<<<<
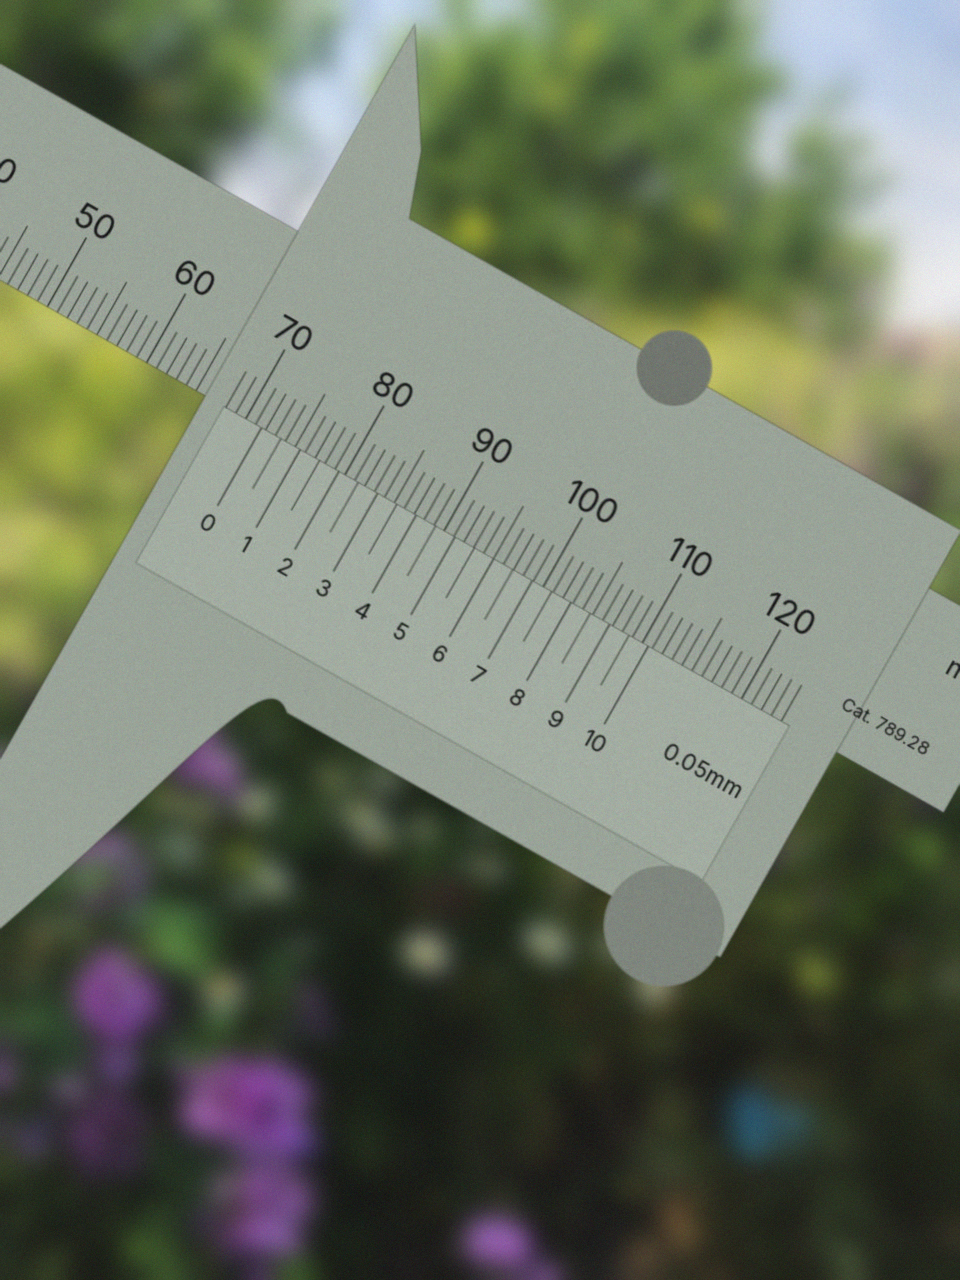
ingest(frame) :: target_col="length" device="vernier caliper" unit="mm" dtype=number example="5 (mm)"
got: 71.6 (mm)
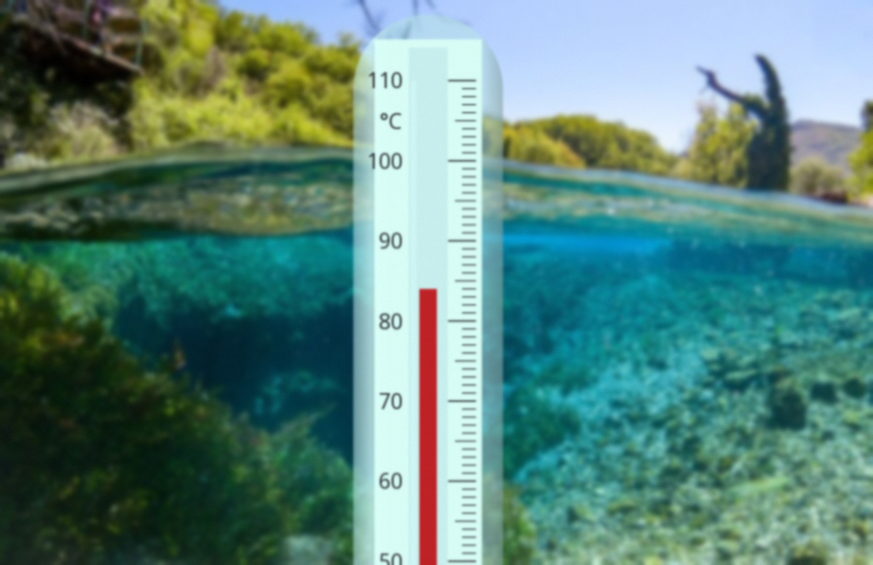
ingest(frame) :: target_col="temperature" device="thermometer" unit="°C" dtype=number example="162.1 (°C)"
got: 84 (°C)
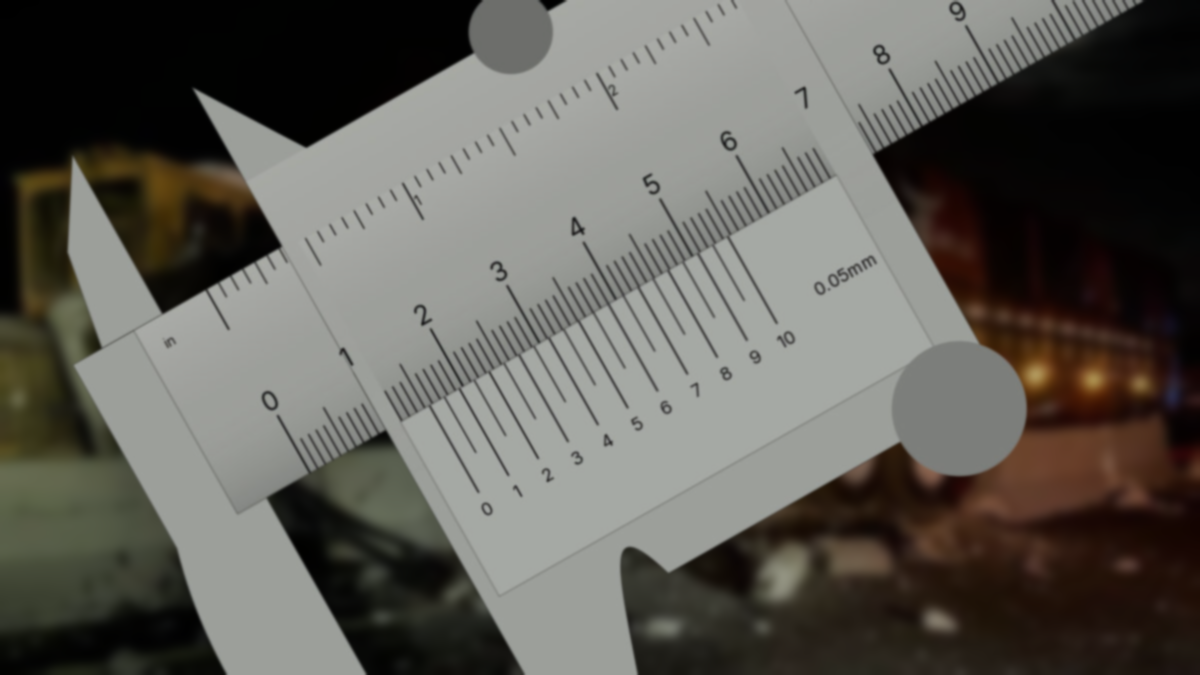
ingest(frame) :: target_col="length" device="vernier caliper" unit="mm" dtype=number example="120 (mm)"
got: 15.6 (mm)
>>>>
## Request
Recast the entries above as a numbered list, with no blank lines and no pictures.

## Result for this task
1. ingest(frame) :: target_col="length" device="vernier caliper" unit="mm" dtype=number example="5 (mm)"
2. got: 71.6 (mm)
3. ingest(frame) :: target_col="temperature" device="thermometer" unit="°C" dtype=number example="162.1 (°C)"
4. got: 84 (°C)
5. ingest(frame) :: target_col="length" device="vernier caliper" unit="mm" dtype=number example="120 (mm)"
6. got: 15.6 (mm)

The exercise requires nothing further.